• Aufgabe: Gib aus dem Text zur Gedenkstätte Andreasstraße unten die Stelle von „Freiheit e.V. und Landesbeauftragte“ bis „Gedenkstätte sind vorprogrammiert.“ wortgetreu aus.

• Vorgegebener Text:
"""

Freiheit e.V. und Landesbeauftragte für die Stasiunterlagen

1. Zeitzeugen enteignet – Gedenkstätte zerschlagen

Die Landesregierung hat beschlossen, der Stiftung Ettersberg die Trägerschaft der Gedenkstätte Andreasstraße zu übertragen. Freiheit e.V. und die Landesbeauftragte lehnen dies ab.

Damit wird die bisherige Arbeit der Landesbeauftragten und des Freiheit e.V. missachtet, die Zeitzeugen werden ihrer Gedenkstätte enteignet, die Bildungsarbeit lahm gelegt. Weitere Verzögerungen in der Entstehung der Gedenkstätte sind vorprogrammiert.

Der Vorsitzende des Freiheit e.V., Joachim Heise, zeigt sich entsetzt: „In allen Verhandlungen haben wir uns kompromissbereit gezeigt. Nun sollen wir mit einer untergeordneten Nebenrolle abgespeist werden. Wir sind von der Landesregierung enttäuscht. Jetzt haben wir die Schlüssel zu unserem früheren Gefängnis und wir lassen sie uns nicht wieder wegnehmen. Durch vier Jahre Arbeit haben wir uns Rechte erworben. Wir lassen uns nicht enteignen.“

Die Landesbeauftragte zeigt sich überzeugt, dass die Gedenkstätte nur durch die Legitimation der Zeitzeugen bestehen kann. „Jede zeitgeschichtliche Gedenk- und Bildungsstätte braucht die Kompetenz und die Akzeptanz der Zeitzeugen. Diese hat sich die Stiftung Ettersberg nicht erarbeitet.“

2. Florierende Gedenkstätte seit vier Jahren

Das bisherige Konzept der Gedenk- und Bildungsstätte Andreasstraße beruht auf der engen Verknüpfung der Zeitzeugen mit professioneller historischer und pädagogischer Arbeit. Über 40.000 Besucher, darunter hunderte Schulklassen, zeigten sich von der Authentizität des Ortes und den Angeboten von Freiheit e.V. und LStU beeindruckt. Auch für das Jahr 2009 liegen bereits zahlreiche Anfragen vor. Über 180 Zeitzeugen haben der Landesbeauftragten persönliche Unterlagen und Berichte anvertraut – eine unentbehrliche Grundlage der Gedenk- und Bildungsarbeit. Eine Wanderausstellung macht die Gedenkstätte im ganzen Land bekannt und gewährleistet die Arbeit auch während der Bauphase.

"""

• Bereitgestelltes Material:
"""

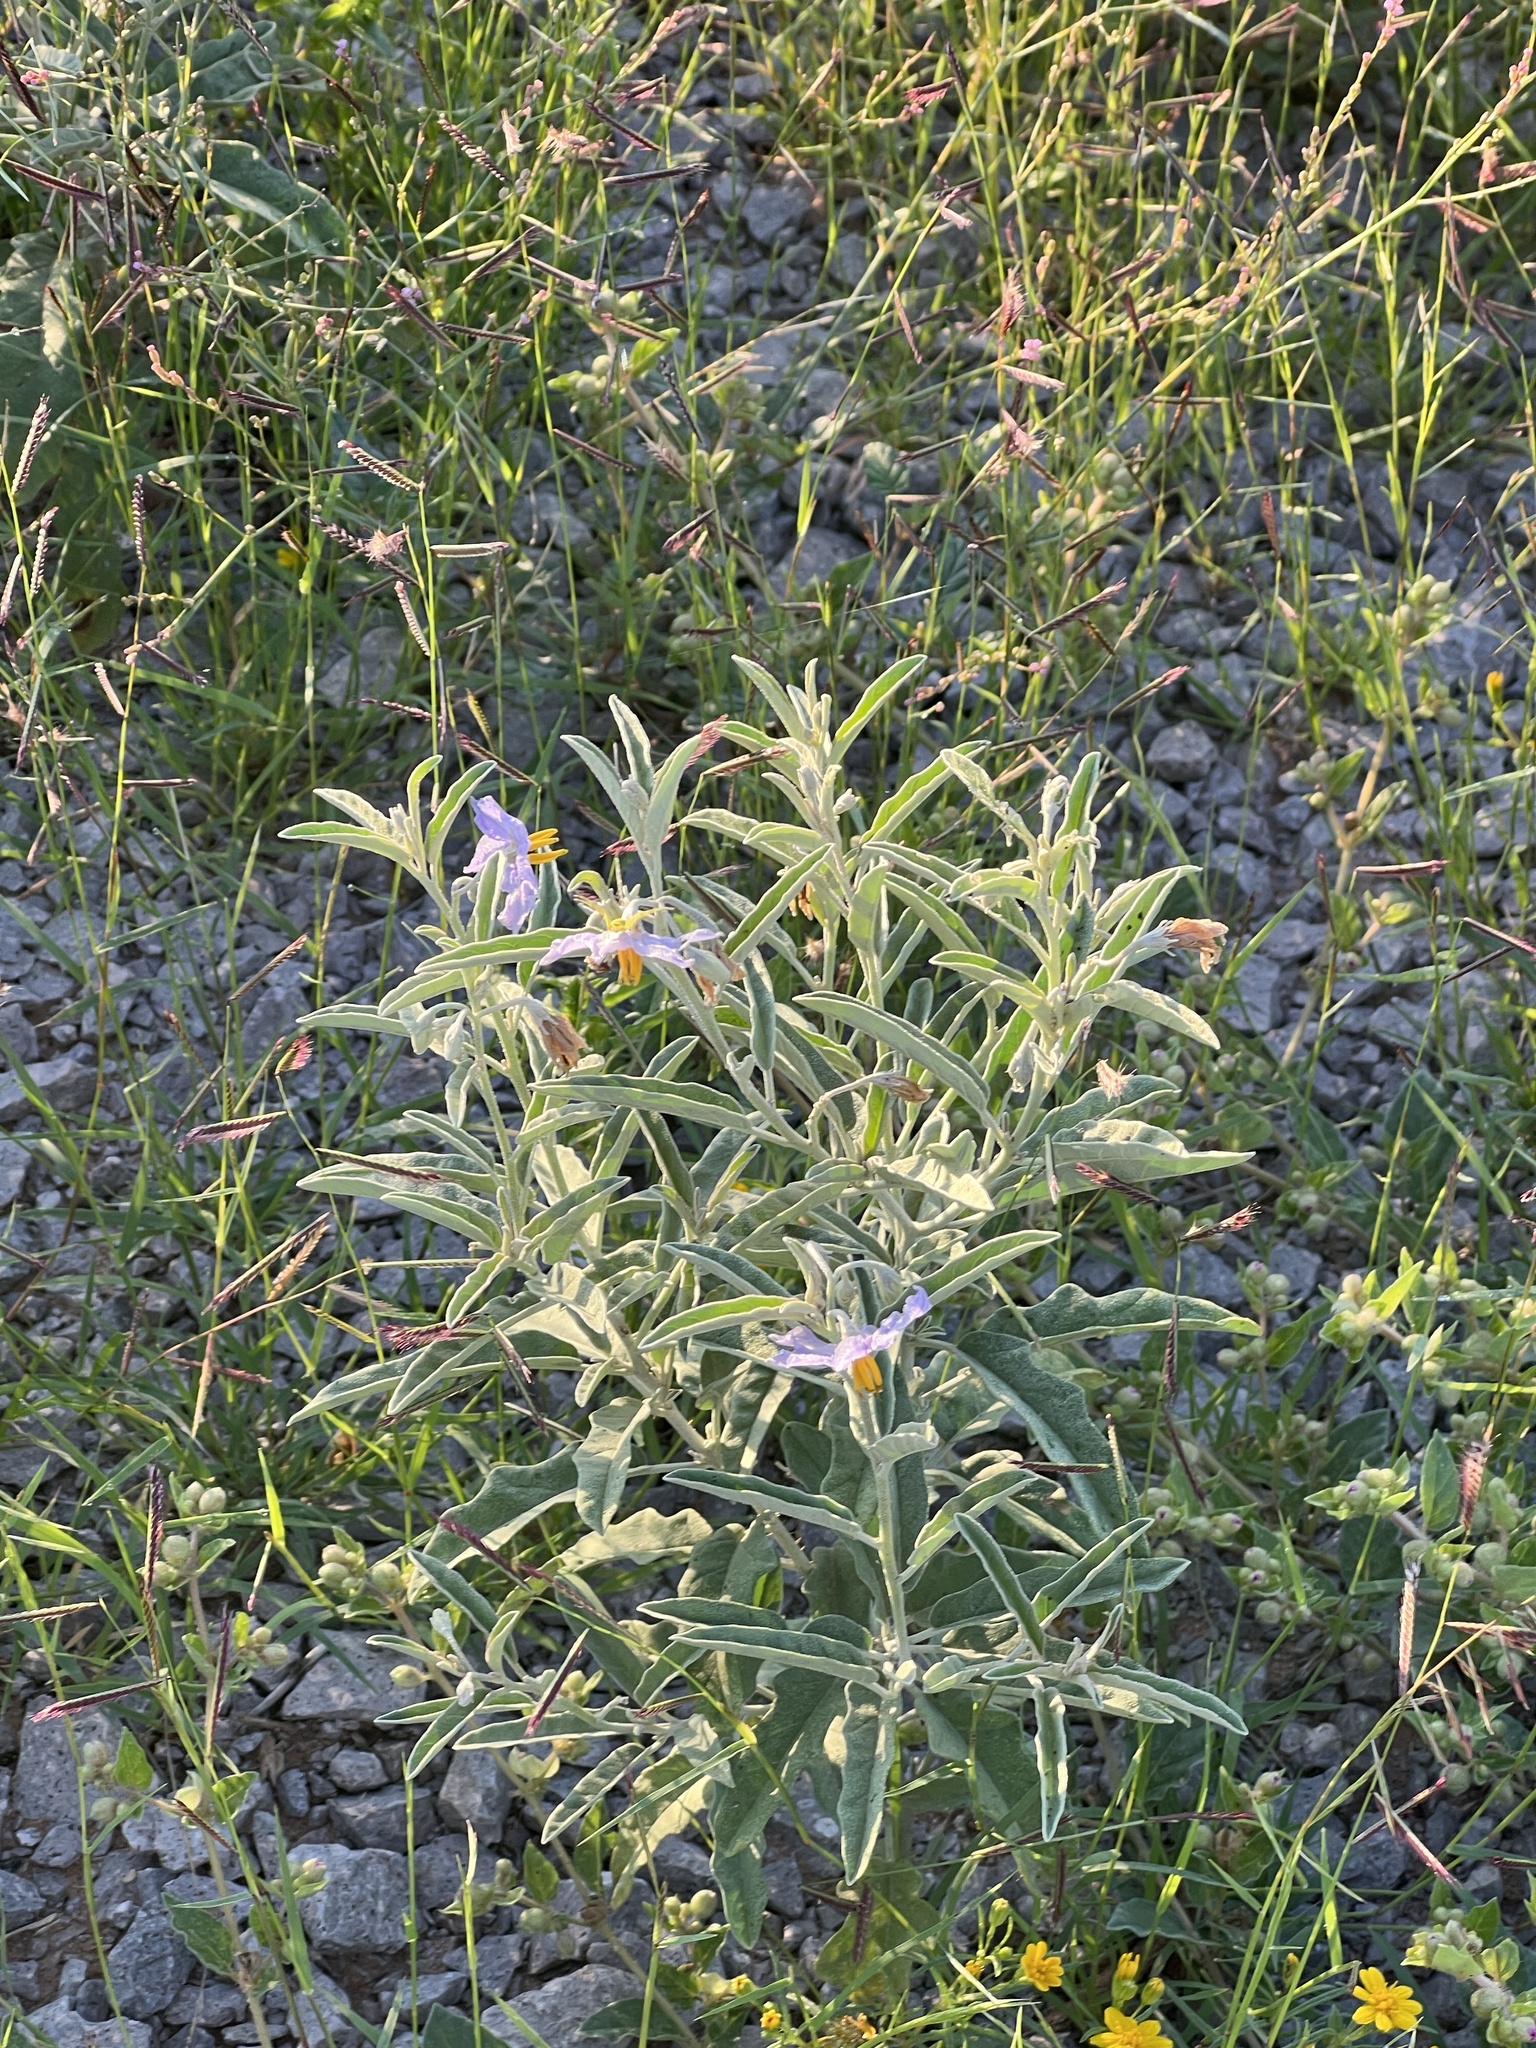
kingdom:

"""
"""

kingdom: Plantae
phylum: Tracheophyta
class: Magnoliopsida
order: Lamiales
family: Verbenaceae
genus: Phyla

"""

• Lösung:
Freiheit e.V. und Landesbeauftragte für die Stasiunterlagen

1. Zeitzeugen enteignet – Gedenkstätte zerschlagen

Die Landesregierung hat beschlossen, der Stiftung Ettersberg die Trägerschaft der Gedenkstätte Andreasstraße zu übertragen. Freiheit e.V. und die Landesbeauftragte lehnen dies ab.

Damit wird die bisherige Arbeit der Landesbeauftragten und des Freiheit e.V. missachtet, die Zeitzeugen werden ihrer Gedenkstätte enteignet, die Bildungsarbeit lahm gelegt. Weitere Verzögerungen in der Entstehung der Gedenkstätte sind vorprogrammiert.